» **Work to complete**
Rename every "chart" to "graph" in the records below, and write them out again with nothing else changed. Leave out the pictures.
------------------------------
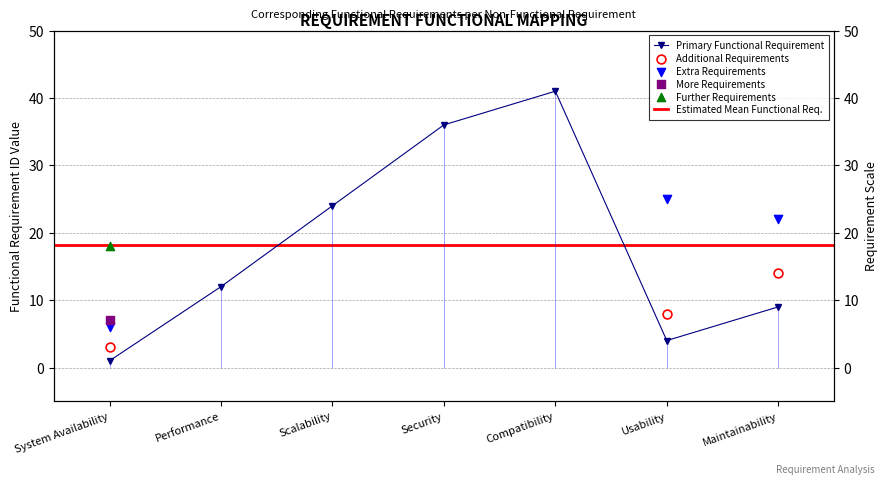

What is the change in value from System Availability to Maintainability?

+8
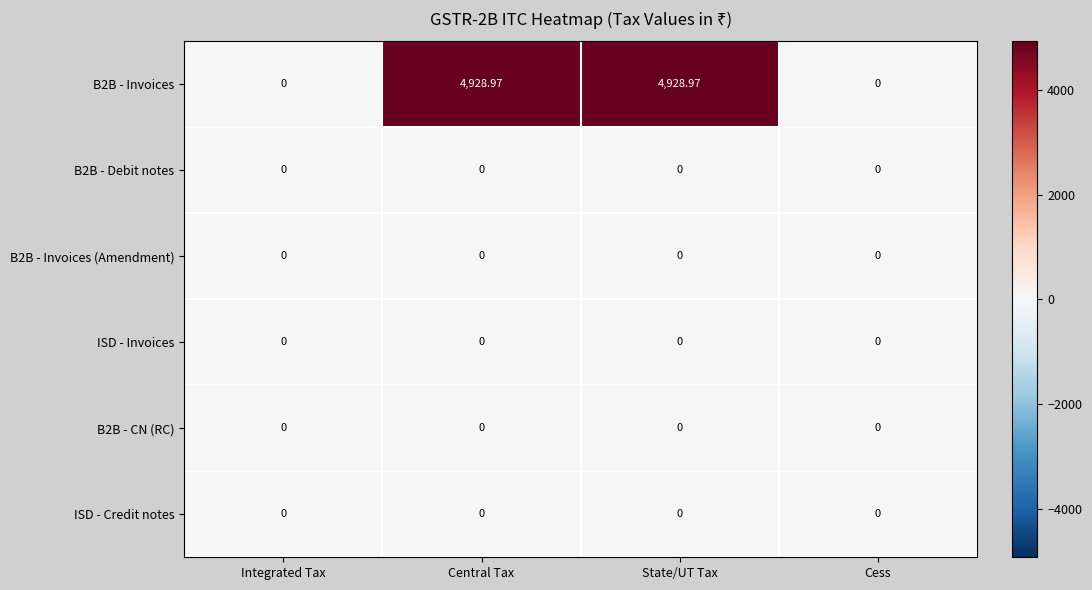

Count the number of categories in the chart.

4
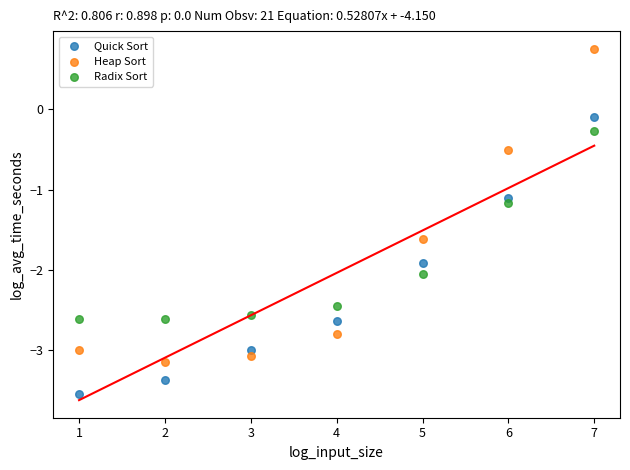

Across all data points, what is the range of Y values (max minus min)?

4.3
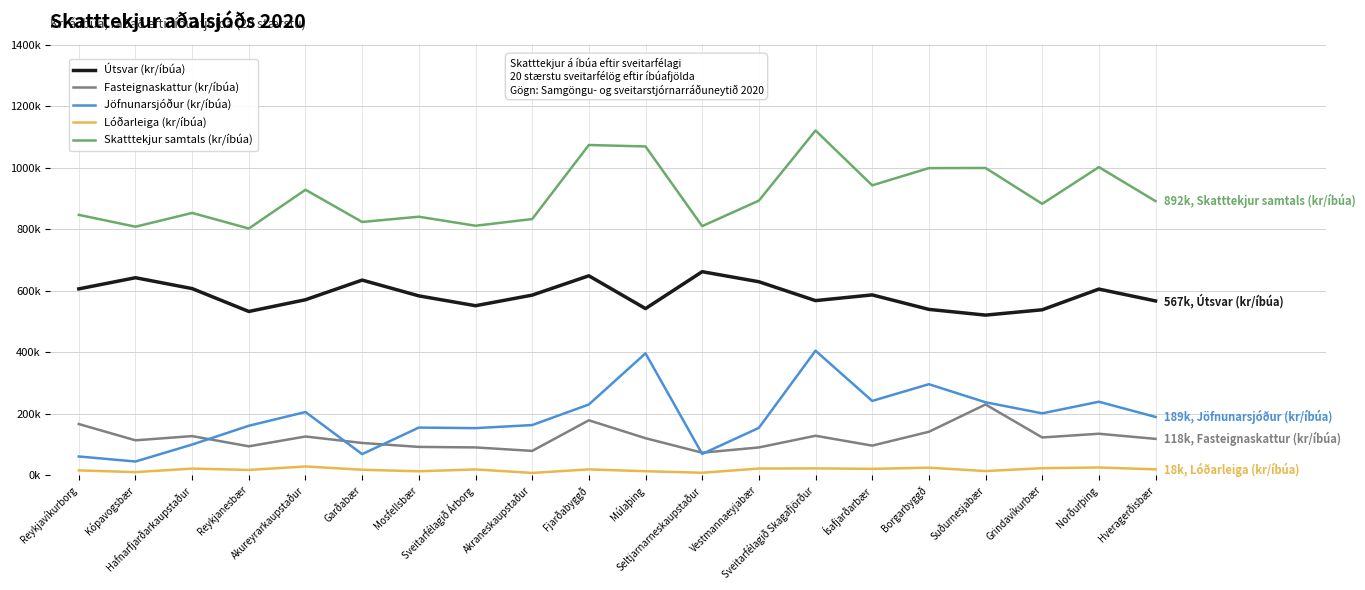

At which label is Lóðarleiga (kr/íbúa) closest to 17222?

Garðabær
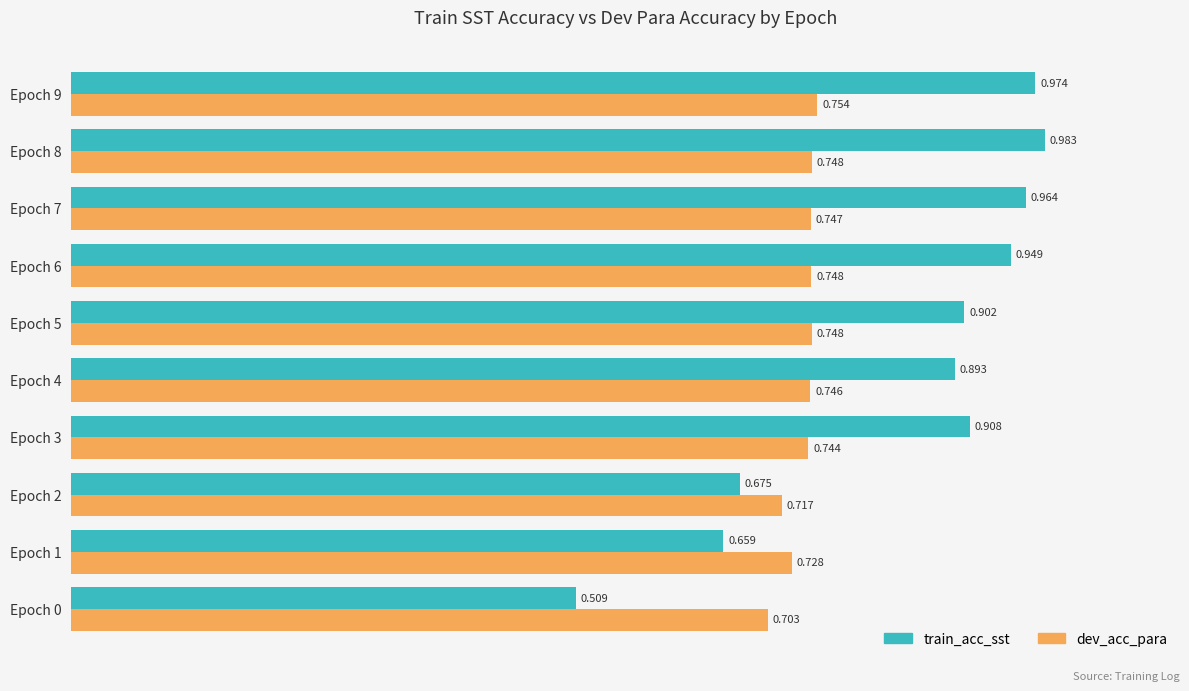

Which series changed the most between Epoch 4 and Epoch 9?

train_acc_sst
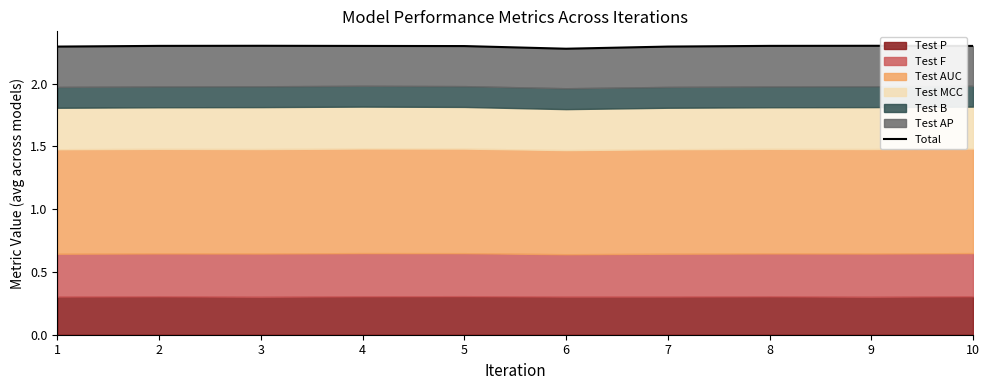

Reading left to right, extract all data points from this chart.

2.3	2.3	2.3	2.3	2.3	2.3	2.3	2.3	2.3	2.3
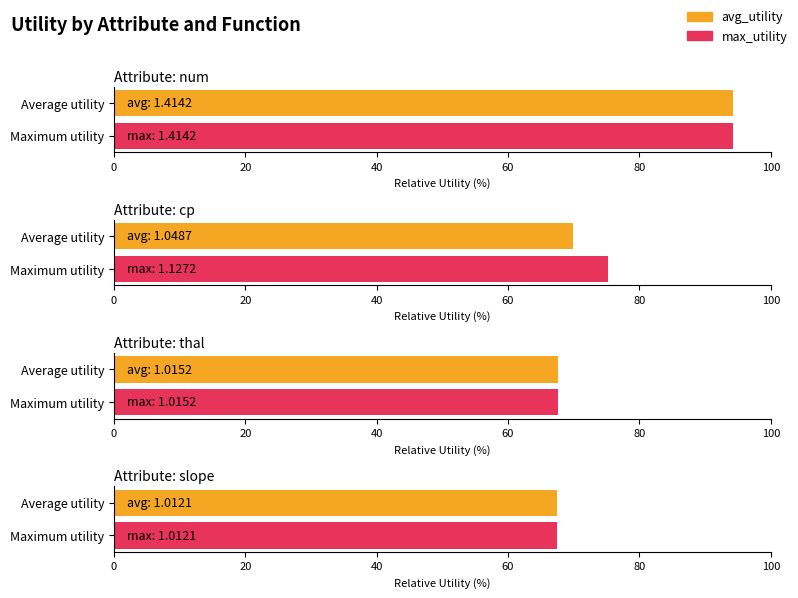

What position from the right is cp?

3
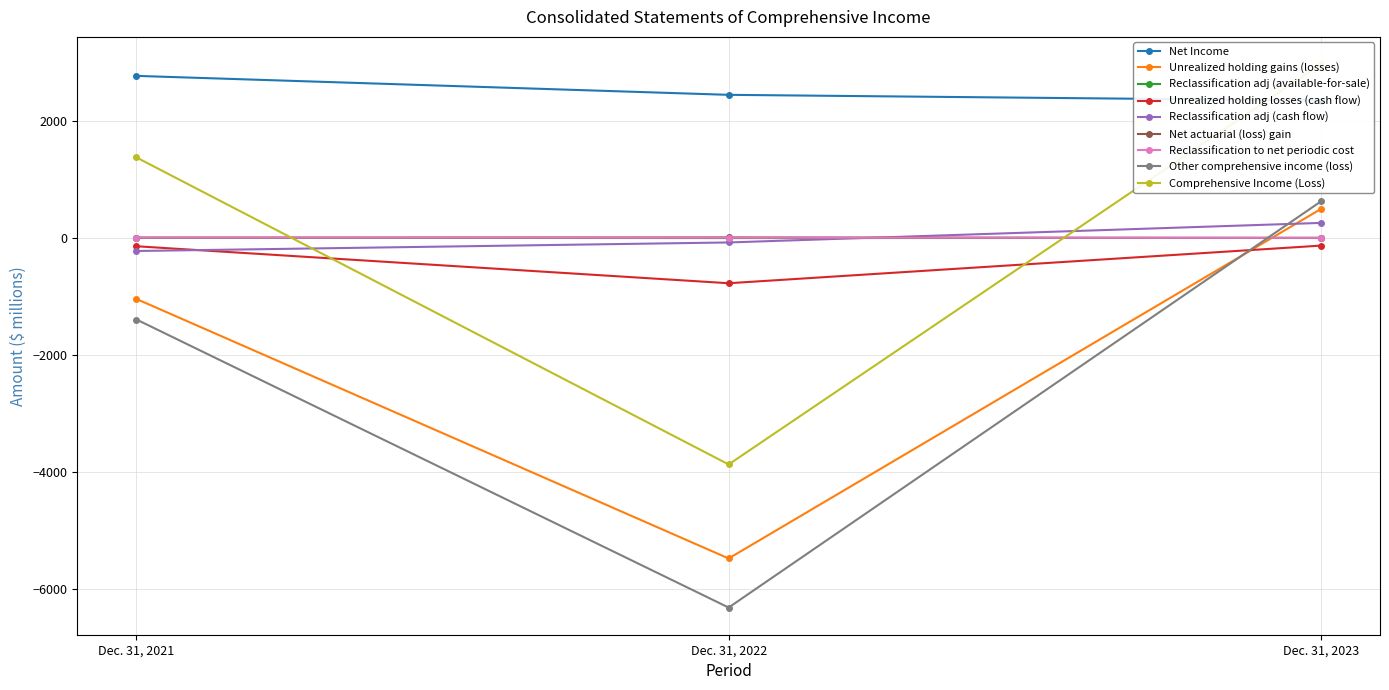

What is the minimum value shown in the chart?

-774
------------------------------
» **Reply**
What is the change in value from System Availability to Maintainability?

+8

Count the number of categories in the graph.

4

Across all data points, what is the range of Y values (max minus min)?

4.3

At which label is Lóðarleiga (kr/íbúa) closest to 17222?

Garðabær

Which series changed the most between Epoch 4 and Epoch 9?

train_acc_sst

Reading left to right, extract all data points from this graph.

2.3	2.3	2.3	2.3	2.3	2.3	2.3	2.3	2.3	2.3

What position from the right is cp?

3

What is the minimum value shown in the graph?

-774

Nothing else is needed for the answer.